INSTRUCTIONS TO FOLLOW:
Would you transcribe exactly the lines below, starting at the one that contains "The object shows" and ending with the last line, both included? Leave out all other lines.

INFORMATION SUPPLIED:

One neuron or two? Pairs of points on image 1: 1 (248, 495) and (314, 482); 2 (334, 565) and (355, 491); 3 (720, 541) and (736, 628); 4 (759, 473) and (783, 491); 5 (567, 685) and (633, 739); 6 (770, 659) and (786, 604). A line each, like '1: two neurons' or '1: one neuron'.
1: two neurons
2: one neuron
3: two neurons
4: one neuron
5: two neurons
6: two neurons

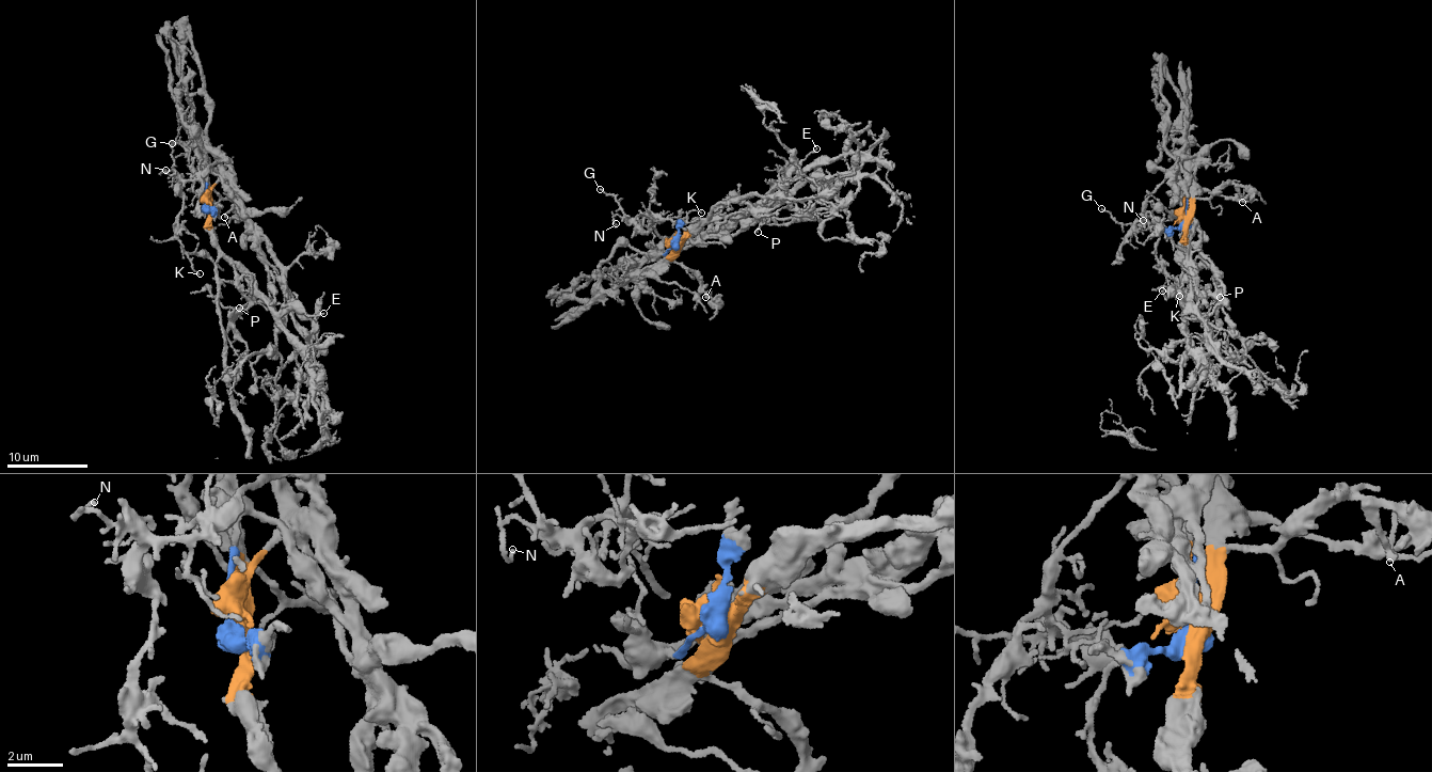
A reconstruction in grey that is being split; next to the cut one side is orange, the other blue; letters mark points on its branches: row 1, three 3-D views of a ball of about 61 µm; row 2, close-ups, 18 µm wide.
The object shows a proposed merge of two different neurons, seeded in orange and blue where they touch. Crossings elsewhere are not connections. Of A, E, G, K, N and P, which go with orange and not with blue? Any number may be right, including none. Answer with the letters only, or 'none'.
A, E, P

SOLUTION TO THIS EXERCISE:
The object shows a proposed merge of two different neurons, seeded in orange and blue where they touch. Crossings elsewhere are not connections. Of A, E, G, K, N and P, which go with orange and not with blue? Any number may be right, including none. Answer with the letters only, or 'none'.
A, E, P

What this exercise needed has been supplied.